• _Exercise directions_:
Gather every line in the records below that contains the word "Here".
··· Input for this task
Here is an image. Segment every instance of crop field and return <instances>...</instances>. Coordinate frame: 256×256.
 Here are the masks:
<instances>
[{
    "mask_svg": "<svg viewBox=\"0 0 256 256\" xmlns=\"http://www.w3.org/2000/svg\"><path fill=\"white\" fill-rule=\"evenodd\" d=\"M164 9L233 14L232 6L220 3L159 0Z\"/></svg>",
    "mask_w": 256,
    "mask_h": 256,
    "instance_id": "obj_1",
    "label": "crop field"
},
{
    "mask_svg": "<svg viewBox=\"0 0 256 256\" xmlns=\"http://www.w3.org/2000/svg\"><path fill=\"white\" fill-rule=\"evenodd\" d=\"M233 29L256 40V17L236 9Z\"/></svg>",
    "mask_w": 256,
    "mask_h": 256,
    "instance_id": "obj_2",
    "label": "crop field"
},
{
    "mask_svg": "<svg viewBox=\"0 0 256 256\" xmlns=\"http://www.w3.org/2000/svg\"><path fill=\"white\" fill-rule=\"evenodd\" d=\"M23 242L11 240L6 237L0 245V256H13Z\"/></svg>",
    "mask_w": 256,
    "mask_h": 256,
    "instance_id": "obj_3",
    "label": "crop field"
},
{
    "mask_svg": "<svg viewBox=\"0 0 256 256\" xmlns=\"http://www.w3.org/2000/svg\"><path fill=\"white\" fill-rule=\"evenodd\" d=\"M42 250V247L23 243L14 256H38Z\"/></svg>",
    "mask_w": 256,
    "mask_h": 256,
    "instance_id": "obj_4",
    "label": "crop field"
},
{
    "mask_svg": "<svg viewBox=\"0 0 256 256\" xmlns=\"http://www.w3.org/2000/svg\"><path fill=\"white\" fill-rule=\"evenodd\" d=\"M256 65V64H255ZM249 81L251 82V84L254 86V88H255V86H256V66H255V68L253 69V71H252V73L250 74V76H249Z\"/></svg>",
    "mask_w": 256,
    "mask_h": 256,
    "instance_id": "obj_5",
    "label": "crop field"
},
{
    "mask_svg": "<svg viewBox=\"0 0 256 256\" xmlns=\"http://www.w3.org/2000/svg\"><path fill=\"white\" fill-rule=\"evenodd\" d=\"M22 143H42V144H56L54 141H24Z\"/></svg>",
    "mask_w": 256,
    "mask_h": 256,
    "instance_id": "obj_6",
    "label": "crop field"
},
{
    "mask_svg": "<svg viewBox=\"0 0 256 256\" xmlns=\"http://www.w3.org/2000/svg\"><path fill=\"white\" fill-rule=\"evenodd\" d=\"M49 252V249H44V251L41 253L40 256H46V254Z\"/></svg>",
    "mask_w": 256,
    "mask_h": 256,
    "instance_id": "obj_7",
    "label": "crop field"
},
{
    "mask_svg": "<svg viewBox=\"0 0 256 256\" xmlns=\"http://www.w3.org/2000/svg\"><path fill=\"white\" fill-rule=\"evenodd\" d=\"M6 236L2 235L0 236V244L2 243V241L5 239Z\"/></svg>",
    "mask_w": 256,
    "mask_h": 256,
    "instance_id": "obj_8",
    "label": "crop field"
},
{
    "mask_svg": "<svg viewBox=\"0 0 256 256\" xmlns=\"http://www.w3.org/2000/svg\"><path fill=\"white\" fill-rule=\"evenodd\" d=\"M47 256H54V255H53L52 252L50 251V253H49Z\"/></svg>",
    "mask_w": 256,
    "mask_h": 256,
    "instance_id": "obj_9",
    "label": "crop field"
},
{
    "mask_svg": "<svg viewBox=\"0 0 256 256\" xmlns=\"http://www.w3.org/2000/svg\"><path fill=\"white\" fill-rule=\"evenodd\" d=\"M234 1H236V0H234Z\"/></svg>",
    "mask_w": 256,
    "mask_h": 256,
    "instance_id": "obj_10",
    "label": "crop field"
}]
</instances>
······
··· Input for this task
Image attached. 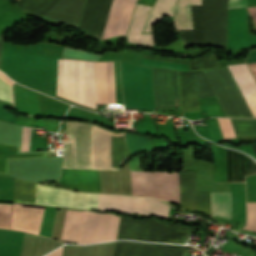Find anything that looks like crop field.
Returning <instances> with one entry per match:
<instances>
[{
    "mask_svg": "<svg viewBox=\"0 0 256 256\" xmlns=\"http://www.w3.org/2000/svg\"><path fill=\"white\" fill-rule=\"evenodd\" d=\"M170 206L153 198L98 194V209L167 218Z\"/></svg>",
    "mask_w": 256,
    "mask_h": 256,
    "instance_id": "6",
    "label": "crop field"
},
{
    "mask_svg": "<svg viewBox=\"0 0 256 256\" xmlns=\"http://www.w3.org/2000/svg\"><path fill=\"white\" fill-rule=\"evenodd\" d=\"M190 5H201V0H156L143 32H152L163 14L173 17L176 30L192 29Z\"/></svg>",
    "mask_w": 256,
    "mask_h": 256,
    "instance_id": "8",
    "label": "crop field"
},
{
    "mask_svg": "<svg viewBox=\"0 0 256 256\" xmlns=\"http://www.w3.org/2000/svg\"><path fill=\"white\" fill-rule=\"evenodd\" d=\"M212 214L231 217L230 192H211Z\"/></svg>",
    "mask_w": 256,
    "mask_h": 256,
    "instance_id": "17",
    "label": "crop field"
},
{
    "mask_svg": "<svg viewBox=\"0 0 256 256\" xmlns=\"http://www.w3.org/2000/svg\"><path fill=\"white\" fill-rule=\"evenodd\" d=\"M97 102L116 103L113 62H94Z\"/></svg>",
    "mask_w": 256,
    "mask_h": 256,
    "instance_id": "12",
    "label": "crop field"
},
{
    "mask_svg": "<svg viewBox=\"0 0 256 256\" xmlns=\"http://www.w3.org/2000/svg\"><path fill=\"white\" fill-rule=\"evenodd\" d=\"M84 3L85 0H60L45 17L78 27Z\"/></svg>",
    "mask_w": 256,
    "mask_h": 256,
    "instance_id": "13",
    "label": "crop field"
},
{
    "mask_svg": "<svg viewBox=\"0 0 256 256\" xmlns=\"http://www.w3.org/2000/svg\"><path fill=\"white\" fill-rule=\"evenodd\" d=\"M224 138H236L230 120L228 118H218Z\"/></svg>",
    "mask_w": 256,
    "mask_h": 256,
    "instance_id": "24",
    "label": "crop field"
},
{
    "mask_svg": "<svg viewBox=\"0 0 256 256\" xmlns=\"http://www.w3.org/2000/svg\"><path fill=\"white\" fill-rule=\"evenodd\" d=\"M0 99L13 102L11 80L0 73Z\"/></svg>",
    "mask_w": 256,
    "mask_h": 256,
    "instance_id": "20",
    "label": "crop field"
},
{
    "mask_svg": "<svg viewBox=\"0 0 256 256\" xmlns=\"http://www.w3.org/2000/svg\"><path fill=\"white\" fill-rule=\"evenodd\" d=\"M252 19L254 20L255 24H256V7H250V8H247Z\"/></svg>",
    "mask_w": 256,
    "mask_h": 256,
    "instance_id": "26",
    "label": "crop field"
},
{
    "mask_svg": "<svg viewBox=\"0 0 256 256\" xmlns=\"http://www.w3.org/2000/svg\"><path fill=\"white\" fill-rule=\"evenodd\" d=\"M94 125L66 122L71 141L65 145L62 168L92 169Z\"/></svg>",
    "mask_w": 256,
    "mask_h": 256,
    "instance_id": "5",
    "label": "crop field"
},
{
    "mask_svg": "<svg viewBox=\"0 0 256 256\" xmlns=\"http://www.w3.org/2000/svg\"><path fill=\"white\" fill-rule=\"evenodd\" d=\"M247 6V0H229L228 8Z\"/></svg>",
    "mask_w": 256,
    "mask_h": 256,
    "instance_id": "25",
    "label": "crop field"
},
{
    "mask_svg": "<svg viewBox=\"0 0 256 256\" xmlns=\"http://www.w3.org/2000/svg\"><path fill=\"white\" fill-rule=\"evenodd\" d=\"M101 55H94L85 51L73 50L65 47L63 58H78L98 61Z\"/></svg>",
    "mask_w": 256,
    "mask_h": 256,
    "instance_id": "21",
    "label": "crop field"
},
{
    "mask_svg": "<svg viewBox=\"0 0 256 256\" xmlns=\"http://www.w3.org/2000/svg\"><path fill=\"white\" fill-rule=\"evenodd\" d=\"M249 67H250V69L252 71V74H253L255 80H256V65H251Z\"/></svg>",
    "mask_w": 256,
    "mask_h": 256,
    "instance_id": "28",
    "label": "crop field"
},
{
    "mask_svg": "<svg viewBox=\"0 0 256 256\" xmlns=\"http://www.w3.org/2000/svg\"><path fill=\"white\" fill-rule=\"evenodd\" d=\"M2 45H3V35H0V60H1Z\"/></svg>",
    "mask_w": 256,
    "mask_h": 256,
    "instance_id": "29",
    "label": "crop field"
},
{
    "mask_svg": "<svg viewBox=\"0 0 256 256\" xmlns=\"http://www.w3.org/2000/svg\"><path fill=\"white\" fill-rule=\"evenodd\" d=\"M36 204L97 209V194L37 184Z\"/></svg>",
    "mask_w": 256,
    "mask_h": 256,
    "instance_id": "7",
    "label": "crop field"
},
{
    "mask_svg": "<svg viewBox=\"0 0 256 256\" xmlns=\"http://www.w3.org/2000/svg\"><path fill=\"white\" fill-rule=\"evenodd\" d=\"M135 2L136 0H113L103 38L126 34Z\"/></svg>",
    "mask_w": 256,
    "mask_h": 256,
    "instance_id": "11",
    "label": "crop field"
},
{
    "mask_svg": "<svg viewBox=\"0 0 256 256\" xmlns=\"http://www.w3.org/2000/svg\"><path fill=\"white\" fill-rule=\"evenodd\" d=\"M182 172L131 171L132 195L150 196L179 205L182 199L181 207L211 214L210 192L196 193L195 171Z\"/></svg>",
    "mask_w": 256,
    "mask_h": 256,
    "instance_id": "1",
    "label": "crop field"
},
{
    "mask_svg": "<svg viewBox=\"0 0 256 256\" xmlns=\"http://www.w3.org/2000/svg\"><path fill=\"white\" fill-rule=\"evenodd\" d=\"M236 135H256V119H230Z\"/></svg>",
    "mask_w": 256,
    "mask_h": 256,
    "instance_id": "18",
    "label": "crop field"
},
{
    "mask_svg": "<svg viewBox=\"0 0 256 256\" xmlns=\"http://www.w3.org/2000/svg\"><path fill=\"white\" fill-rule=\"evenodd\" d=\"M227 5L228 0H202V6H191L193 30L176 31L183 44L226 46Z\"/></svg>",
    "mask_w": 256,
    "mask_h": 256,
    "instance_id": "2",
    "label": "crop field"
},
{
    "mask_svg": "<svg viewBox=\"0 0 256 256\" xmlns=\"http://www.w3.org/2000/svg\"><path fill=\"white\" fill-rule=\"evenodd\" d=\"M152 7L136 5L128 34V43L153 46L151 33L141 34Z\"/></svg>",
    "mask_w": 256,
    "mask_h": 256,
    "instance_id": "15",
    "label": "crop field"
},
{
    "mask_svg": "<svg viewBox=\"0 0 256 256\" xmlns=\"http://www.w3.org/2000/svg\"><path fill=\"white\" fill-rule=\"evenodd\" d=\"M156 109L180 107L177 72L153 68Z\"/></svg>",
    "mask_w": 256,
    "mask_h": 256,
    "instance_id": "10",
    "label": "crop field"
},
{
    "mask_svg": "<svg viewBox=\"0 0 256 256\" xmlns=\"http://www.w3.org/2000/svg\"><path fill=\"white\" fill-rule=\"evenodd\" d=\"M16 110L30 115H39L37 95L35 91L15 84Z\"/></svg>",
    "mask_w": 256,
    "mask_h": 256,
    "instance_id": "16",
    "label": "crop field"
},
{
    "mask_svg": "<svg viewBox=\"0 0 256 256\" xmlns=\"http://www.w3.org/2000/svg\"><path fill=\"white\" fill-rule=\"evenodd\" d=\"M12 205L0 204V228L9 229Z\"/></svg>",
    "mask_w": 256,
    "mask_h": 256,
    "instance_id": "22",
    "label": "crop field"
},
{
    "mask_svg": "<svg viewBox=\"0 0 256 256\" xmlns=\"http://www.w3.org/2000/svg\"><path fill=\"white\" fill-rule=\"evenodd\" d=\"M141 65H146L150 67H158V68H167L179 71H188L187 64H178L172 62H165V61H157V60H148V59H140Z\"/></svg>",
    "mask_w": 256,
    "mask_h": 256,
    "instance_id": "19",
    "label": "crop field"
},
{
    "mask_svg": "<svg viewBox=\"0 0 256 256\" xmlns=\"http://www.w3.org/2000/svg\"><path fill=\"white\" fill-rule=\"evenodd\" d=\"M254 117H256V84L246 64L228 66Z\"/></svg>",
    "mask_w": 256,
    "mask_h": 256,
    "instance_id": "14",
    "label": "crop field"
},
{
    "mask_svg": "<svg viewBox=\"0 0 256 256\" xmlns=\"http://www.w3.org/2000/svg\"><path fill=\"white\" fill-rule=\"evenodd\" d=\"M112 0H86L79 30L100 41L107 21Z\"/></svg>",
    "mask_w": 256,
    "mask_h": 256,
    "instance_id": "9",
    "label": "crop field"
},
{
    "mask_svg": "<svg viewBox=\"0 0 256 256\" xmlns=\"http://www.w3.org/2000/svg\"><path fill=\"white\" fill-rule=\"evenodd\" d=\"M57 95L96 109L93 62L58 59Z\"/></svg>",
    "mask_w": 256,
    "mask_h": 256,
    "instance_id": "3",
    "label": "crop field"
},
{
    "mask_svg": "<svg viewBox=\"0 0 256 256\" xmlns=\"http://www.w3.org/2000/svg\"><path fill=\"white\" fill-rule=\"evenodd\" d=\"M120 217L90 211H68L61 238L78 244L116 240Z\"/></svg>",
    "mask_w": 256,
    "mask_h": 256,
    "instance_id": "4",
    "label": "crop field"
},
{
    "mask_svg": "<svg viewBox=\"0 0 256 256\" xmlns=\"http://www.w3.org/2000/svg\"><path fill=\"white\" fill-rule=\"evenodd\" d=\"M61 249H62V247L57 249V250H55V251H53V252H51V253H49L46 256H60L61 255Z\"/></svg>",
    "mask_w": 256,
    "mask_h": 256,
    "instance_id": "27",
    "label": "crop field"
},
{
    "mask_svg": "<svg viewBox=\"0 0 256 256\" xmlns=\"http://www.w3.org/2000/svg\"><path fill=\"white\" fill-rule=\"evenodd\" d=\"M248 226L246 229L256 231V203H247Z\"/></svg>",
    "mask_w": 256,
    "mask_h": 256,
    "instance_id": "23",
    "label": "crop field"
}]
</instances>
······
• _Written solution_:
Here is an image. Segment every instance of crop field and return <instances>...</instances>. Coordinate frame: 256×256.
 Here are the masks:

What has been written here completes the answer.